→ Exercise
In how many lines of the listing does the string "Remote" appear? Give only the number.

→ Data extract

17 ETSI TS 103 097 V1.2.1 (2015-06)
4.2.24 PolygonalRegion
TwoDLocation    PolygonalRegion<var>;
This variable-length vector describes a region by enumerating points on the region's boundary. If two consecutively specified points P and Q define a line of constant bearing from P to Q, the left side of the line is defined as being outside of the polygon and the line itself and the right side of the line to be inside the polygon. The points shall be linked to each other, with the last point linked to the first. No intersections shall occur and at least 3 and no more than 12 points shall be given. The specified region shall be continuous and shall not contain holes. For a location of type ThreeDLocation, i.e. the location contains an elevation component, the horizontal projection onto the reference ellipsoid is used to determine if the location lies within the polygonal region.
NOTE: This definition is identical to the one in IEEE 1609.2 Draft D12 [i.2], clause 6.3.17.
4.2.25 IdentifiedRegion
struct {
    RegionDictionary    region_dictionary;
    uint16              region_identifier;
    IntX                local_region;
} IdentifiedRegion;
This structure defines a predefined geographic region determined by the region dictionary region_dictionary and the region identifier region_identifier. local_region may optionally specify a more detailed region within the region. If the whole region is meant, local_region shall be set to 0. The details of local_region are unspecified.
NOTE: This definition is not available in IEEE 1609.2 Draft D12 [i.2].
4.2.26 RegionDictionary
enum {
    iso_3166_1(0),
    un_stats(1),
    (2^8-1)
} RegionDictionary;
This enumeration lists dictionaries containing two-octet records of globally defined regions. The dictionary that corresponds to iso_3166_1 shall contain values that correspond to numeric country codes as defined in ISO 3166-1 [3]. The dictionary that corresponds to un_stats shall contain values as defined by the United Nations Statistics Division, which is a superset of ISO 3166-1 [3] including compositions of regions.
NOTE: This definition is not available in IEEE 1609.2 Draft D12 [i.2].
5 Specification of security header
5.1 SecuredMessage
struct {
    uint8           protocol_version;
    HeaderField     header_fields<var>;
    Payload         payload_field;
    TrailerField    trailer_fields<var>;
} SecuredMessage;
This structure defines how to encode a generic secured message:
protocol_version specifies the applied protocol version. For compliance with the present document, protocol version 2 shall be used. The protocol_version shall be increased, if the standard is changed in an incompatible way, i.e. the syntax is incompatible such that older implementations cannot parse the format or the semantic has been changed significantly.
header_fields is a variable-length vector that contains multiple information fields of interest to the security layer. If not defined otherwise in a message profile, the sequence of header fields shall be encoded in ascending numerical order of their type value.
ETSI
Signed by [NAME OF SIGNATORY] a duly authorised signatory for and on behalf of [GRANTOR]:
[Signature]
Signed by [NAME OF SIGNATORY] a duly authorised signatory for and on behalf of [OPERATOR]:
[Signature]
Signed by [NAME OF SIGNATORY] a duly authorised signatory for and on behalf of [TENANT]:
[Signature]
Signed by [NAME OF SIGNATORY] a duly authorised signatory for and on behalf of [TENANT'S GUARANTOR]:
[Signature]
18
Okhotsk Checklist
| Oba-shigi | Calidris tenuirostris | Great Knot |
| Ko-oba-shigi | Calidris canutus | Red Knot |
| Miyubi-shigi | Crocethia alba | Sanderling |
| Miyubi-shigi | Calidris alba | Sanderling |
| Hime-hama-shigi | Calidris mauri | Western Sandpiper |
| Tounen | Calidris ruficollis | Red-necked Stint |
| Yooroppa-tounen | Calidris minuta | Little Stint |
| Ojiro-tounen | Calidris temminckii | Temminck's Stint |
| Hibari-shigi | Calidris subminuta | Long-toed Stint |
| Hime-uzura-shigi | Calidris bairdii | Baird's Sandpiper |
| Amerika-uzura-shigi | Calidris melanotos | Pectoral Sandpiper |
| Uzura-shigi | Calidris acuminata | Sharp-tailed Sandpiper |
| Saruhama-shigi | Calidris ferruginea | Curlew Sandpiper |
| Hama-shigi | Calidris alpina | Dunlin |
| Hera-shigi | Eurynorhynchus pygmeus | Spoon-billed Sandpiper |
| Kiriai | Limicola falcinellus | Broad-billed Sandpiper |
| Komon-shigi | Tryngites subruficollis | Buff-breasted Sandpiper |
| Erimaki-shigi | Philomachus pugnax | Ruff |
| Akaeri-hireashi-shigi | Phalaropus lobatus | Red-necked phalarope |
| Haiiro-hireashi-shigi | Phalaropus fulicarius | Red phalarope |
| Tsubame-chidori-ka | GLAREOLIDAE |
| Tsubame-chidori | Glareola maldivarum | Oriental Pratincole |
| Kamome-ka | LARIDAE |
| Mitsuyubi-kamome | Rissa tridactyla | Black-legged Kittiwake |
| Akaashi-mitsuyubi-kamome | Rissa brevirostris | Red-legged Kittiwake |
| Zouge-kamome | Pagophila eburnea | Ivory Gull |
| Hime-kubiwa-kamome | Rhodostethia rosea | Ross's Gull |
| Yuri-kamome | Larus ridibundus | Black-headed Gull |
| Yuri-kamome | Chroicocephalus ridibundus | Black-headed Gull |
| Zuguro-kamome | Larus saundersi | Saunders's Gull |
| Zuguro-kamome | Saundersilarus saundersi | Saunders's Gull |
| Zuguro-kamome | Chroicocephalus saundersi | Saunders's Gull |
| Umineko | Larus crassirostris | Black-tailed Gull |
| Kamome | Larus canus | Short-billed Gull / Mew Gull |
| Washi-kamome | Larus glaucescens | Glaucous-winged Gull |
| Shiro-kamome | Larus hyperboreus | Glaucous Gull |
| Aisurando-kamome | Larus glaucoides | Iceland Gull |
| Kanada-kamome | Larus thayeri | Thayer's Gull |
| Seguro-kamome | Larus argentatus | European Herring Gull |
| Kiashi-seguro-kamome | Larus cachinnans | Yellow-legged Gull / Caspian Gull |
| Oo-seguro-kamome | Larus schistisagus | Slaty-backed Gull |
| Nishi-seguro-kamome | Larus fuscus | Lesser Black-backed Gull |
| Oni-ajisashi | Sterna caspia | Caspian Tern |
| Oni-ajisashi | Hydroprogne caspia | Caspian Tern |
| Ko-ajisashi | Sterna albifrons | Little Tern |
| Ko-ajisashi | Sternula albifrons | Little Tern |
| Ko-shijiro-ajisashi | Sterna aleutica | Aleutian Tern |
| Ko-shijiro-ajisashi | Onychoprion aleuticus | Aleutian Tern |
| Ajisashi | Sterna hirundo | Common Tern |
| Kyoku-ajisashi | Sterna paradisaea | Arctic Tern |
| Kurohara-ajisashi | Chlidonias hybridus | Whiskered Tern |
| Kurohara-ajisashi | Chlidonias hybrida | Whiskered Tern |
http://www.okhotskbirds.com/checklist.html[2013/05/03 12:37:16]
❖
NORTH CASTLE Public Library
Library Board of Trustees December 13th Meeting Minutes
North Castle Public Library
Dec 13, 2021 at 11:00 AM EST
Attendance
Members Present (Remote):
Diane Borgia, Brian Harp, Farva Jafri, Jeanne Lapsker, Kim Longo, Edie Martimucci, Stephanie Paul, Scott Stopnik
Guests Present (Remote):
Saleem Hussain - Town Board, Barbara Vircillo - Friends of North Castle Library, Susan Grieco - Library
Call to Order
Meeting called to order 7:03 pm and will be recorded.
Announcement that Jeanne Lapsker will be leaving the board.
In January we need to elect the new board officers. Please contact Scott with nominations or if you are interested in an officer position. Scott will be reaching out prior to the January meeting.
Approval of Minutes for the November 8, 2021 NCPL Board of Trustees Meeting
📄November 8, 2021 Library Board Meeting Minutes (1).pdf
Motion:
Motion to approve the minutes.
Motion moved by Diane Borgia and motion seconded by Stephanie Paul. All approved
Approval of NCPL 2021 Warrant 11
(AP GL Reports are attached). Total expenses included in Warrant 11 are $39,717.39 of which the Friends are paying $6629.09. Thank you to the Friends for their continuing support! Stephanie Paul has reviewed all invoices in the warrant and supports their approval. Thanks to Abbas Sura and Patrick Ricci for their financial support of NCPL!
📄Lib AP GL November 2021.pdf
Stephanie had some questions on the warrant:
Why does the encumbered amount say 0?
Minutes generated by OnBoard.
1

→ Response to the task
2